I usually build websites that my clients can work with themselves, enabling them to add, edit and delete content without their needing to come back to me for all of this sort of micro-management. Some of my clients like this facility and some don’t, preferring instead to have me work with their site’s content. Typically, I allow clients access to a sub-set of a site’s below-decks workings so that (a) they can’t break the site and (b) whatever they add automatically gets an agreed visual style applied to it without them needing to worry about that aspect of things.

Some of my clients enjoy this hands-on role and I encourage it with appropriate hand-holding. Others freely admit that they don’t enjoy it and some eventually come to accept that their edits are positively bad for their site’s search-engine rankings and so they hand it all back to me. Others detest computers and/or software. Everyone is different.

This approach helps smooth the editing process for some of my clients. It enables them to forget the whereabouts of that printed document that I originally provided for them when the site launched.


In addition, when a new project launches I provide a detailed document containing the following:

  • Details of any associated hosting, domain name, Google Webmaster, Google Analytics and Bing accounts, with relevant login details.
  • Detailed notes about how to work with the site’s content, particularly navigating around below-decks and taking backups of today’s content and configuration.

Embedded help

Drupal and Backdrop are both very good at providing a certain amount of hand-holding within the editing interface. There is a lot of this built-in to the interface which becomes visible when you log in and start working with site content. There is standard help text that explains some of the nitty-gritty, for example, about text formats, about image sizes and about URL aliases. This is all good stuff, if at times it’s a little too technical for some users. Here’s a shot of Drupal’s standard embedded help text as it relates to text formats. Backdrop has the same sort of thing.

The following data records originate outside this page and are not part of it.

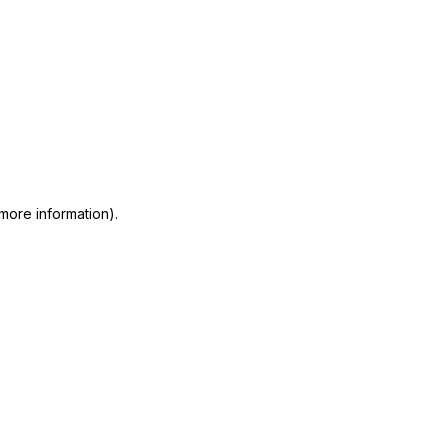
 more information)
.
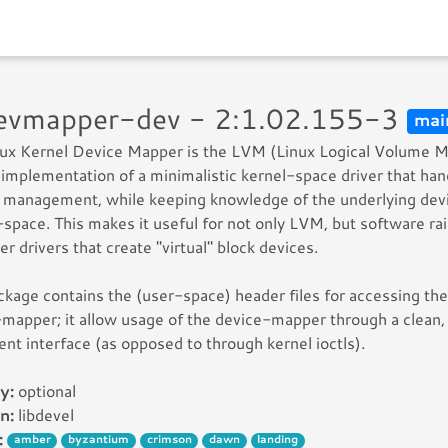
devmapper-dev - 2:1.02.155-3
mai
nux Kernel Device Mapper is the LVM (Linux Logical Volume
implementation of a minimalistic kernel-space driver that han
management, while keeping knowledge of the underlying devi
-space. This makes it useful for not only LVM, but software rai
er drivers that create "virtual" block devices.
ckage contains the (user-space) header files for accessing the
mapper; it allow usage of the device-mapper through a clean,
ent interface (as opposed to through kernel ioctls).
y:
optional
n:
libdevel
:
amber
byzantium
crimson
dawn
landing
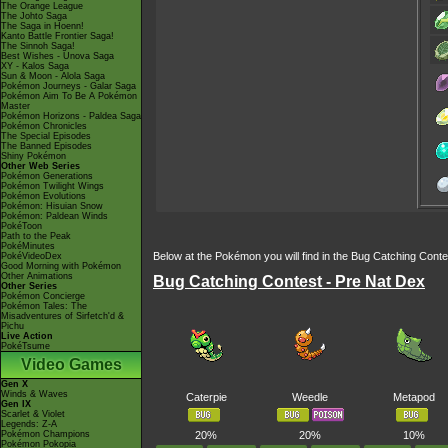
The Orange League
The Johto Saga
The Saga in Hoenn!
Kanto Battle Frontier Saga!
The Sinnoh Saga!
Best Wishes - Unova Saga
XY - Kalos Saga
Sun & Moon - Alola Saga
Pokémon Journeys - Galar Saga
Pokémon Aim To Be A Pokémon
Master
Pokémon Horizons - Paldea Saga
Pokémon Chronicles
The Special Episodes
The Banned Episodes
Shiny Pokémon
Other Web Series
Pokémon Generations
Pokémon Twilight Wings
Pokémon Evolutions
Pokémon: Hisuian Snow
Pokémon: Paldean Winds
PokéToon
Path to the Peak
PokéMinutes
Below at the Pokémon you will find in the Bug Catching Cont
PokéVideoDex
Good Morning with Pokémon
Other Animations
Bug Catching Contest - Pre Nat Dex
Other Series
Pokémon Concierge
Pokémon Tales: The
Misadventures of Sirfetch'd &
Pichu
Live Action
PokéTsume
Video Games
Gen X
Winds & Waves
Caterpie
Weedle
Metapod
Gen IX
Scarlet & Violet
Legends: Z-A
Pokémon Champions
20%
20%
10%
Pokémon Pokopia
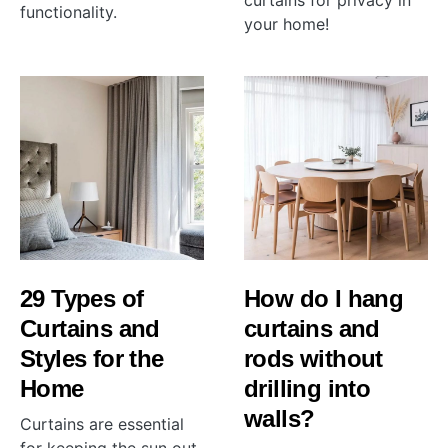
curtains for privacy in
functionality.
your home!
29 Types of
How do I hang
Curtains and
curtains and
Styles for the
rods without
Home
drilling into
walls?
Curtains are essential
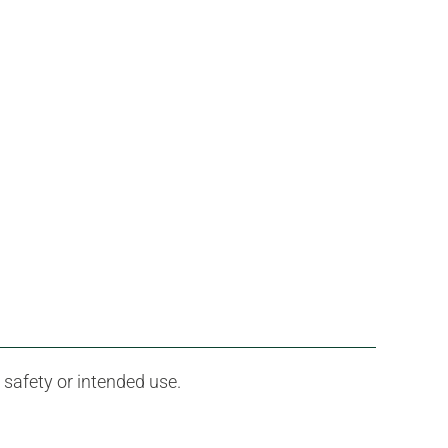
 safety or intended use.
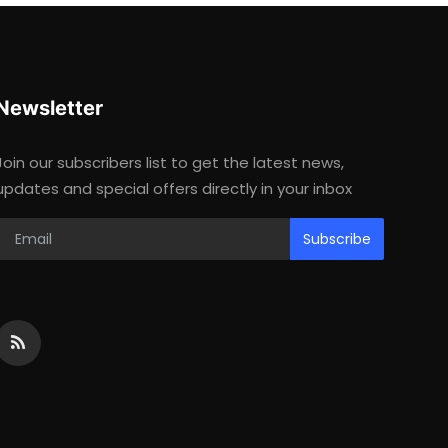
Newsletter
Join our subscribers list to get the latest news,
updates and special offers directly in your inbox
Subscribe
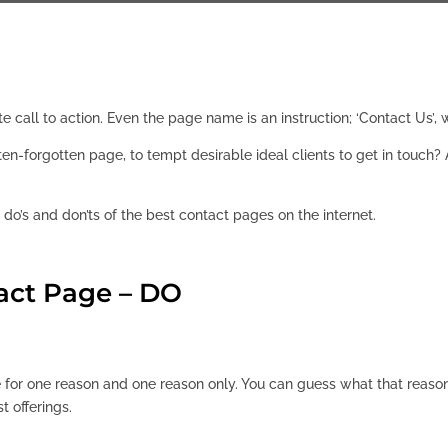
te call to action. Even the page name is an instruction; ‘Contact Us’
ften-forgotten page, to tempt desirable ideal clients to get in tou
e do’s and don’ts of the best contact pages on the internet.
act Page – DO
 for one reason and one reason only. You can guess what that reason
st offerings.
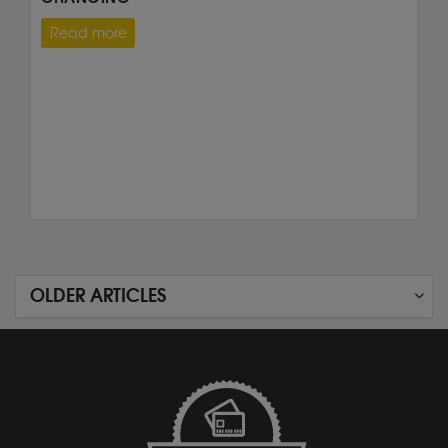
Read more
OLDER ARTICLES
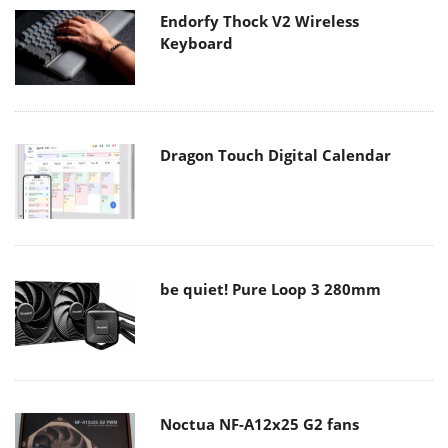
Endorfy Thock V2 Wireless
Keyboard
Dragon Touch Digital Calendar
be quiet! Pure Loop 3 280mm
Noctua NF-A12x25 G2 fans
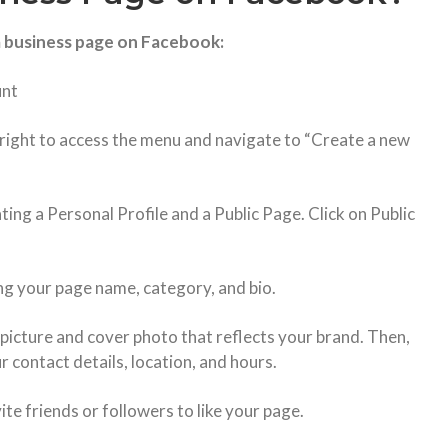
a business page on Facebook:
unt
p right to access the menu and navigate to “Create a new
ing a Personal Profile and a Public Page. Click on Public
ing your page name, category, and bio.
 picture and cover photo that reflects your brand. Then,
r contact details, location, and hours.
te friends or followers to like your page.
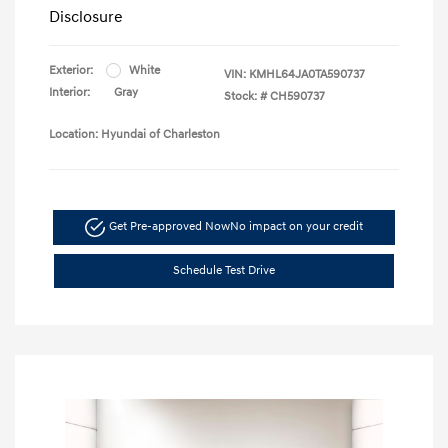
Disclosure
Exterior:
White
VIN:
KMHL64JA0TA590737
Interior:
Gray
Stock: #
CH590737
Location: Hyundai of Charleston
Get Pre-approved Now
No impact on your credit
Schedule Test Drive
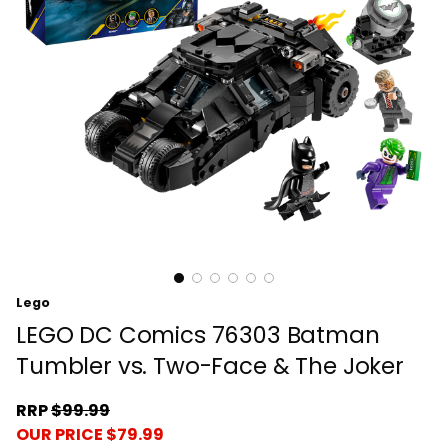
Lego
LEGO DC Comics 76303 Batman
Tumbler vs. Two-Face & The Joker
RRP
$99.99
OUR PRICE $79.99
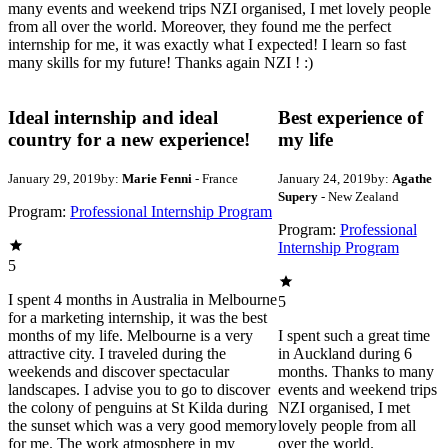
many events and weekend trips NZI organised, I met lovely people
from all over the world. Moreover, they found me the perfect
internship for me, it was exactly what I expected! I learn so fast
many skills for my future! Thanks again NZI ! :)
Ideal internship and ideal
Best experience of
country for a new experience!
my life
January 29, 2019
by:
Marie Fenni
- France
January 24, 2019
by:
Agathe
Supery
- New Zealand
Program:
Professional Internship Program
Program:
Professional
Internship Program
5
I spent 4 months in Australia in Melbourne
5
for a marketing internship, it was the best
months of my life. Melbourne is a very
I spent such a great time
attractive city. I traveled during the
in Auckland during 6
weekends and discover spectacular
months. Thanks to many
landscapes. I advise you to go to discover
events and weekend trips
the colony of penguins at St Kilda during
NZI organised, I met
the sunset which was a very good memory
lovely people from all
for me. The work atmosphere in my
over the world.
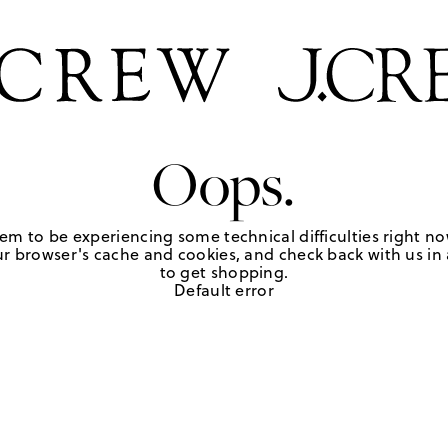
Oops.
em to be experiencing some technical difficulties right no
r browser's cache and cookies, and check back with us in a
to get shopping.
Default error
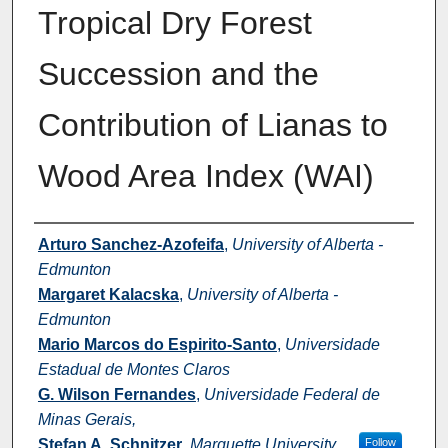
Tropical Dry Forest
Succession and the
Contribution of Lianas to
Wood Area Index (WAI)
Authors
Arturo Sanchez-Azofeifa
,
University of Alberta -
Edmunton
Margaret Kalacska
,
University of Alberta -
Edmunton
Mario Marcos do Espirito-Santo
,
Universidade
Estadual de Montes Claros
G. Wilson Fernandes
,
Universidade Federal de
Minas Gerais,
Stefan A. Schnitzer
,
Marquette University
Follow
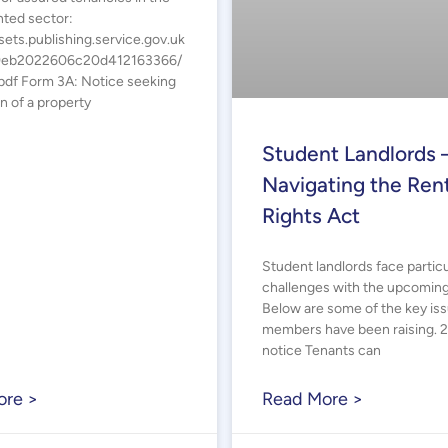
nted sector:
sets.publishing.service.gov.uk
9eb2022606c20d412163366/
df Form 3A: Notice seeking
n of a property
Student Landlords 
Navigating the Rent
Rights Act
Student landlords face particu
challenges with the upcomin
Below are some of the key is
members have been raising. 
notice Tenants can
ore >
Read More >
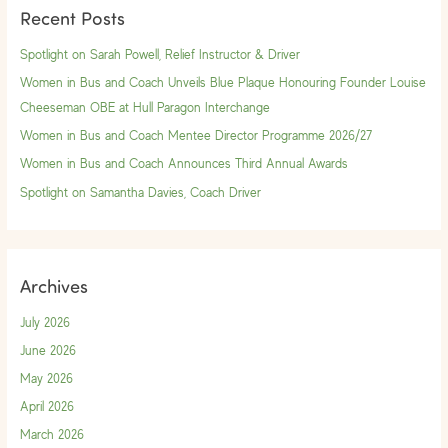
Recent Posts
c
h
Spotlight on Sarah Powell, Relief Instructor & Driver
f
Women in Bus and Coach Unveils Blue Plaque Honouring Founder Louise
o
Cheeseman OBE at Hull Paragon Interchange
r
Women in Bus and Coach Mentee Director Programme 2026/27
:
Women in Bus and Coach Announces Third Annual Awards
Spotlight on Samantha Davies, Coach Driver
Archives
July 2026
June 2026
May 2026
April 2026
March 2026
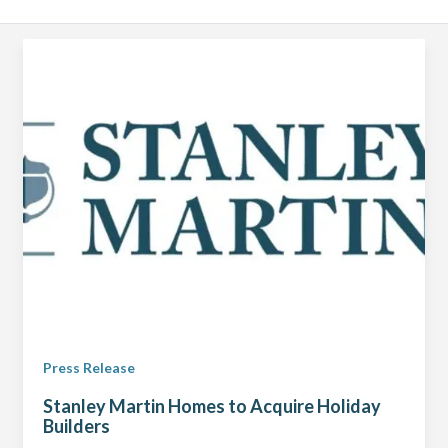
Press Release
Stanley Martin Homes to Acquire Holiday
Builders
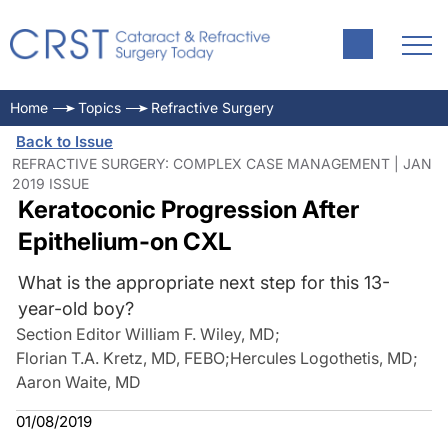
Home
Topics
Refractive Surgery
Back to Issue
REFRACTIVE SURGERY: COMPLEX CASE MANAGEMENT | JAN
2019 ISSUE
Keratoconic Progression After
Epithelium-on CXL
What is the appropriate next step for this 13-
year-old boy?
Section Editor William F. Wiley, MD
;
Florian T.A. Kretz, MD, FEBO
;
Hercules Logothetis, MD
;
Aaron Waite, MD
01/08/2019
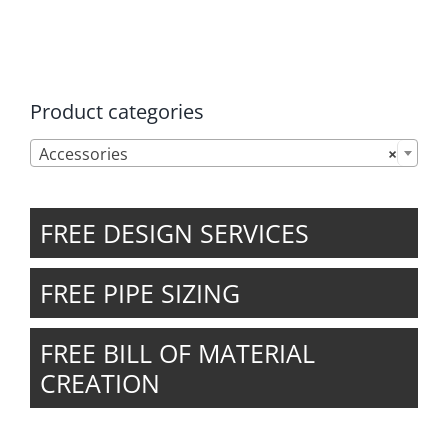
the
product
page
Product categories

Accessories
×
FREE DESIGN SERVICES
FREE PIPE SIZING
FREE BILL OF MATERIAL
CREATION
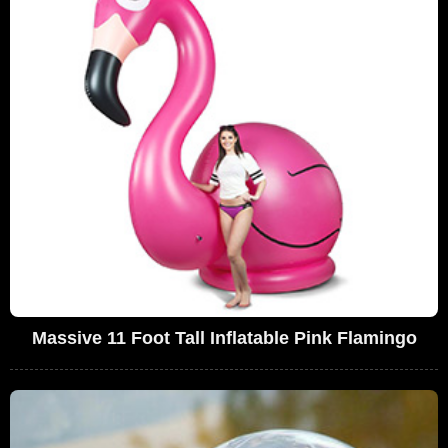
Massive 11 Foot Tall Inflatable Pink Flamingo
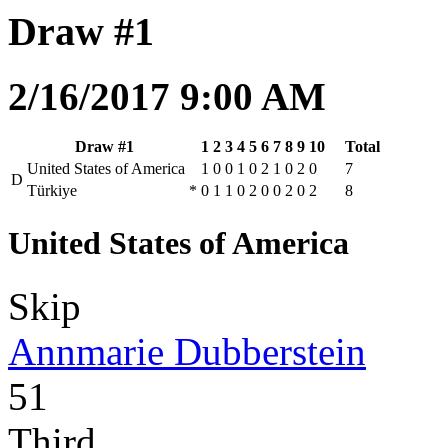
Draw #1
2/16/2017 9:00 AM
Draw #1
1
2
3
4
5
6
7
8
9
10
Total
United States of America
1
0
0
1
0
2
1
0
2
0
7
D
Türkiye
*
0
1
1
0
2
0
0
2
0
2
8
United States of America
Skip
Annmarie Dubberstein
51
Third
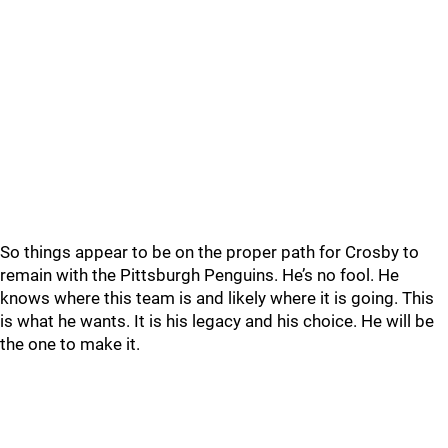
So things appear to be on the proper path for Crosby to
remain with the Pittsburgh Penguins. He’s no fool. He
knows where this team is and likely where it is going. This
is what he wants. It is his legacy and his choice. He will be
the one to make it.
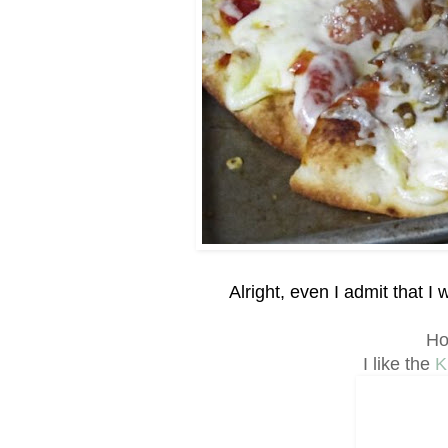
Alright, even I admit that 
Ho
I like the
K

Standard embedded help text

Embedded customised help

Taking this to the next level is where the fun starts because you can customise some of this help text, personalising it for the project and/or the client. Both Drupal and Backdrop allow custom help text to be displayed alongside specific pieces of content (individual fields of designated content types). Here’s an example of some help text being associated with a checkbox that the client will encounter each time they add new content of a specific type:

Customised embedded help text

Applying visual styling to this customised embedded help text

Because this custom help text is project-specific and client-specific it makes sense to then style this text visually so that it stands out from the rest of the editing interface. A sprinkling of CSS in the site’s custom CSS file does the trick:

#node-gallery-gallery-node-form .description {
	margin: 0px 25px 0px 20px;
	padding-left: 5px;
	border-left: 5px solid #99CC66;
	font-size: 1.15em;

The client will then be alerted to something designed just for her. Here’s the above help text in situ:

Customised embedded help text with visual styling

Help at the point of need

This approach helps smooth the editing process for some of my clients. It enables them to forget the whereabouts of that printed document that I originally provided for them when the site launched. It provides a snippet of valuable, very specific guidance right at the point of need. It makes clearer something that might otherwise have been ambiguous. If it happens that the client doesn’t want to deal with their site’s content and has passed it all back to me, then these cues are just as useful to me when I come to do the edits. After all, every project I work on is different and remembering what these differences are requires notes.

This is extreme hand-holding. It’s as close to having an on-line assistant as I can make it. It distinguishes a personalised project from a generically templated project.

Of course, all these prompts, cues and guidelines disappear from view when the client has finished working and logs herself out. They are bits of the underlying mechanism that contribute to websites being like icebergs: there is always more under the surface than meets the eye.